Her companion glanced at her unhappily. Becky looked surprised.

Sam dropped to one knee, to not appear threatening. “Could I see?”

Becky’s first response was to make fists of her hands.

“I hate my nails,” Sam said, holding them out. “I’m always trying new stuff, but they always end up the same way, and everybody just laughs at me anyhow, so I don’t know why I bother. But yours are really cool. I get mine made up that way, it might work.” She wiggled her fingers at the girl. “What d’you think?”

“Maybe,” she said.

Sam was wracking her brain, trying to remember what she knew of this teenage world, feeling hopelessly old.

“The shiny chips make all the difference—that and extensions, of course.”

That did the trick. Becky’s fingers shot out straight. “They’re diamonds,” she said forcefully. “Not chips—that’s why they cost so much.”

Sam didn’t hesitate. In one smooth movement, she brought the open cell phone she’d secreted in her other hand and took a picture of the flashy nails, before Becky could react.

Sam gave her a huge smile, just as quickly pocketing the phone. “Cool. I’ll show those to my nail person and see if she can do the same thing. I really appreciate it. Where did you have yours done?”

But the girl was suspicious. The nails disappeared into fists again, and she tucked her chin in defensively.

“I don’t remember.”

Sam backed away. “That’s okay. It won’t matter. Even if they don’t look exactly right, I’ll be better off than I was. How much did they cost, just so I can be prepared?”

Becky shrugged.

“That’s all right, Becky,” Taylor-Olson said softly, giving Sam a sharp look. “And they are very pretty.”

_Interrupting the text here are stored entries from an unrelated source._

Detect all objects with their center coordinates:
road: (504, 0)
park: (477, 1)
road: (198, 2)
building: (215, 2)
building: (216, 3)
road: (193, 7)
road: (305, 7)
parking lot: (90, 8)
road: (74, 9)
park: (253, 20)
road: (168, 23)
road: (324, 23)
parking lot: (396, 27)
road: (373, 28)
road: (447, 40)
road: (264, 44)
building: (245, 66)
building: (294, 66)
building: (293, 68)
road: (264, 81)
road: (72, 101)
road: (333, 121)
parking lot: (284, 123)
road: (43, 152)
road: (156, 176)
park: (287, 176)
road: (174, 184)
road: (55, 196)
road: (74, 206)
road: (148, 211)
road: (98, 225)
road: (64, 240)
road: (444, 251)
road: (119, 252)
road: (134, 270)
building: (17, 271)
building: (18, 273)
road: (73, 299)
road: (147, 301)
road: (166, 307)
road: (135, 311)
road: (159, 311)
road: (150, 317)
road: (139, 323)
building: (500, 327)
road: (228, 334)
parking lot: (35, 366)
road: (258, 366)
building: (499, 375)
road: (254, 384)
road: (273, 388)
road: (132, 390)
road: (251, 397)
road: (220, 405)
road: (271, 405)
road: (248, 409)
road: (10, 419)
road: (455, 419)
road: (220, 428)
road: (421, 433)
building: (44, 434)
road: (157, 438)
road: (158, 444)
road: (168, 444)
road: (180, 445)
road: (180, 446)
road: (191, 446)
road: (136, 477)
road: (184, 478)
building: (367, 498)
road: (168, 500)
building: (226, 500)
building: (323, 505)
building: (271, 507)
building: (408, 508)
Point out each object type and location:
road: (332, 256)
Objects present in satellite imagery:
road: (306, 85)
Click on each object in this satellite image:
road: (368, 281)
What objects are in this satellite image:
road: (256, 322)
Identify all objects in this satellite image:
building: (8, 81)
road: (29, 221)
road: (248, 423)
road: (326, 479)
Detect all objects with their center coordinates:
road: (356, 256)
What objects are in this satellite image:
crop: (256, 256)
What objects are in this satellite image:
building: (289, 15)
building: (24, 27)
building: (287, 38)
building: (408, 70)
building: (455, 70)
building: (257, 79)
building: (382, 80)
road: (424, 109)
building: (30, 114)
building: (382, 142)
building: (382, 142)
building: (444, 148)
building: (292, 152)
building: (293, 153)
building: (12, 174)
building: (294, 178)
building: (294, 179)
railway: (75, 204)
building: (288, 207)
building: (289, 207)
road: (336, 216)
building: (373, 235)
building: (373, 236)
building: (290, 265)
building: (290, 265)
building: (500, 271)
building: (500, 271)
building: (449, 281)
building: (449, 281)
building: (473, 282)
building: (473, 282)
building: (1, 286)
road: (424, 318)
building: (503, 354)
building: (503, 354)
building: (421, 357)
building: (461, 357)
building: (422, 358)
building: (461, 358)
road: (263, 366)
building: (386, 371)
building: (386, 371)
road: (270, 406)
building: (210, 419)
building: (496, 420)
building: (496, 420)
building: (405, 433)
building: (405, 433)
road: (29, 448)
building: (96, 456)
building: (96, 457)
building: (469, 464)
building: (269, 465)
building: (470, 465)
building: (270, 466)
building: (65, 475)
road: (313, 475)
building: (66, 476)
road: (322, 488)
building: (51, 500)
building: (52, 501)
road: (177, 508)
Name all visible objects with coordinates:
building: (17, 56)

Unrepentant, Sam stepped outside the examination room. Becky’s problems were her own, in the long run. For her part, Sammie had a job to do, and right now that didn’t include counseling and comfort.

Willy was back walking the corridor. He showed his surprise as she closed the door behind her. “That was fast.”

“That was useless,” she said. “The kid’s a clam and I don’t have the time. HCRS can have her.” She pulled out the phone and opened it up to check her photographic skills. “I got this, though.”

He sidled up next to her and peered at the small screen. “What the hell?”

“Her fingernails,” Sam explained. “Very over-the-top. A little ratty now, but primo when they were new.”

He stepped back to study her. “And your point is?”

Sam looked at him pityingly. “They cost a fortune, Sherlock. So who paid for them? I’ll guarantee it wasn’t her or Karen.”

His face cleared. “No shit. Nice work.”